WASHINGTON D.C.: Key US senators John McCain and Marco Rubio won their Republican primaries Tuesday, setting up high-profile re-election efforts in November as their party fights to retain control of Congress.
Freshman lawmaker Rubio of Florida easily defeated business executive Carlos Beruff, securing around 72 percent of the vote and setting up a clash with House Democrat Patrick Murphy.
The closely watched Florida matchup is considered to be among those that could tip the Republican-controlled Senate into Democratic hands in November, especially if presidential hopeful Donald Trump underperforms in the general election and drags down other Republicans on the ballot.

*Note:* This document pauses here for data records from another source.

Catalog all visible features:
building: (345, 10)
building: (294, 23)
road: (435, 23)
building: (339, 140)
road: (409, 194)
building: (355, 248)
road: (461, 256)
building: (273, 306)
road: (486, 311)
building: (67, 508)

About a third of the 100-member Senate and the entire House of Representatives are up for grabs in November.
Rubio, 45, was a rising Republican star whose presidential bid fizzled in March when Trump, a brash billionaire real estate mogul, thrashed him in the Florida primary.

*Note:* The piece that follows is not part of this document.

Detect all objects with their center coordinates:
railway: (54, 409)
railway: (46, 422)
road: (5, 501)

Rubio had pledged to return to private life, but reversed course and launched his Senate re-election bid, scaring nearly every challenger out of what had been a crowded Republican field.
He called it “an unusual road back” to the Senate.
“But I just couldn’t be at peace with the idea that we were going to not just potentially lose the Senate seat but lose the balance of power in the Senate at this critical moment in our nation’s history,” he told supporters after claiming victory.
Veteran Senator John McCain of Arizona was projected to handily win his contest against a more conservative candidate and advance to the November election.
“This one has a ways to go yet, and it’s not going to get any easier,” he said in a victory speech.
Although his rival Kelli Ward, a former state senator, is an avid Trump supporter, the Republican nominee eventually backed McCain’s re-election bid, depriving Ward of much-needed political oxygen to mount a successful challenge.
She had argued that McCain, who turned 80 on Monday, had grown too old and “weak” to serve another six-year term.
McCain, the 2008 Republican presidential nominee, has spent three decades in the Senate. He was seen as one of the senators most vulnerable to a challenge by the far right, but ultimately prevailed easily.
Tuesday also saw House Democrat Debbie Wasserman Schultz, an embattled Florida congresswoman who until recently chaired the Democratic National Committee, survive a spirited challenge.
She stepped down from leading the DNC in July after leaked internal emails showed that members of the organization, which pledges neutrality in presidential primaries, favored Hillary Clinton this year over her more liberal rival Bernie Sanders.